Problem set:
• 1. Translate this sentence from the notes on threads and processes below into Spanish: "A thread does not have its own PCB but its state is tracked in the process PCB."
• 2. According to the notes on threads and processes below, what is one of the largest costs in context switching?
• 3. Resume the notes on threads and processes below, picking up right after their final sentence.

Passage:
........

Threads are like workers in a toy shop:

• is an active entity
  • Executing unit of toy order
• Works simultaneously with others
  • many workers completing toy orders
• requires coordination
  • sharing tools, parts, workstations

In comparison to a thread:

• is an active entity
  • executing unit of a process
• works simultaneously with others
  • many threads executing
• requires coordination
  • sharing of IO devices, CPU, and virtual memory.

Difference between a process and a thread

Each process has its own address space and PCB whereas each thread in a process shares the same address space, code and data but has its own CPU registers, program counter, and stack. A thread does not have its own PCB but its state is tracked in the process PCB.

Benefits of multithreading

Threads allow us to parallelise a process over multiple cores without incurring the code complexity of Inter-process communication (IPC) or the overhead of multiple PCB instances. You can specialise threads for a particular task that needs the same items from the cache this allows you to run the task off a hot cache all the time.

Multi-threading on a single core also can be efficient. As one of the largest costs in context switching is to remap the address space the time it takes to context switch between threads is lower than that for processes. Therefore if you have O bound tasks using multi-threading can improve performance.

........

Records supplied:
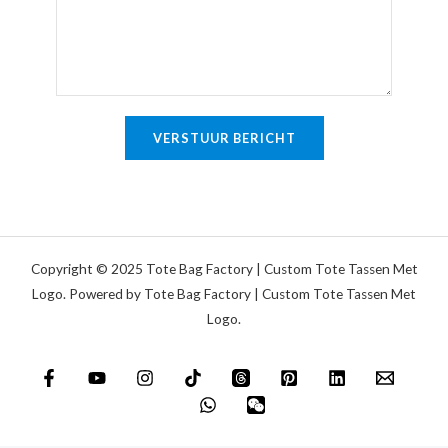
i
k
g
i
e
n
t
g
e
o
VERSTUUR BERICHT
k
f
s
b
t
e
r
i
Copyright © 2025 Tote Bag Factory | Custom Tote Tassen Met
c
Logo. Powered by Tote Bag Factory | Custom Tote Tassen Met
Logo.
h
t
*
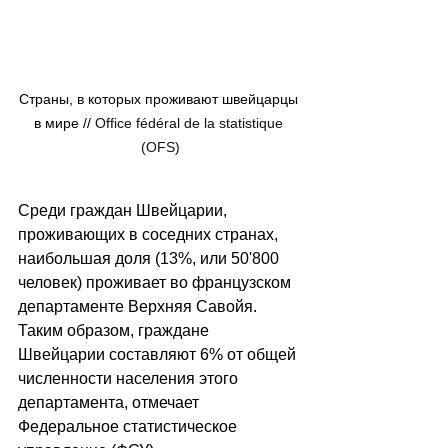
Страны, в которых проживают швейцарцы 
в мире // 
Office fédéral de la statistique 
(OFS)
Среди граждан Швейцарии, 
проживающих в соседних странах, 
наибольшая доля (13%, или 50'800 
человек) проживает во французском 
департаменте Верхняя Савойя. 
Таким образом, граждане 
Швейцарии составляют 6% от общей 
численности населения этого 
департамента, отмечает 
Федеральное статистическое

........

Outputs by task:
• 1. Un hilo no tiene su propio PCB, sino que su estado se registra en el PCB del proceso.

• 2. Remapping the address space.

• 3.
Downsides of mulitithreading

Now threads have access to the same virtual memory they can perform operations on the same bit of memory which can lead to unintended outcomes. For example two threads incrementing a number leading to the number only being incremented by one.

Concurrency control mechanisms

Mutual exclusion

You can limit certain actions to only be carried out by one thread at a time. This is called mutex.

Threads waiting

Similar to processes threads can enter a wait state for O operations or other conditions. This is controlled by condition variables.

Threads getting woken up

Threads can also wake each other up.

Thread creation

Threads interfaces are different between providers. In this course we follow on specific implementation.

Threads have a data-structure that tracks their current state. Containing data like:

• Tread ID,
• Process it belongs to,
• CPU register,
• stack,
• attributes.

A thread can start another thread using the Fork command (not the same as UNIX fork). This takes a program to run and the arguments and starts a new thread.

A thread can be terminated using the join command which makes the thread calling it wait till the joined thread finishes and then gets any returned value.

Different threads execute operations in a non-deterministic manner

If two threads are safely writing to a list the order of those writes are non-deterministic as it is up to the kernel to schedule them.

Mutex

Mutex

Mutex

A mutex is a lock on some shared operation between threads. For example accessing shared memory. To do the operation you must obtain the mutex (if some other thread has the mutex you enter a wait state). The mutex is just a data structure consisting of atleast:

• Status of the mutex,
• Current mutex owner, and
• List of threads waiting on the mutex.

Birrells original API used a context manager syntax but common apis use an lock and unlock command. The code in the context manager or between the lock and unlock commands is called the critical section.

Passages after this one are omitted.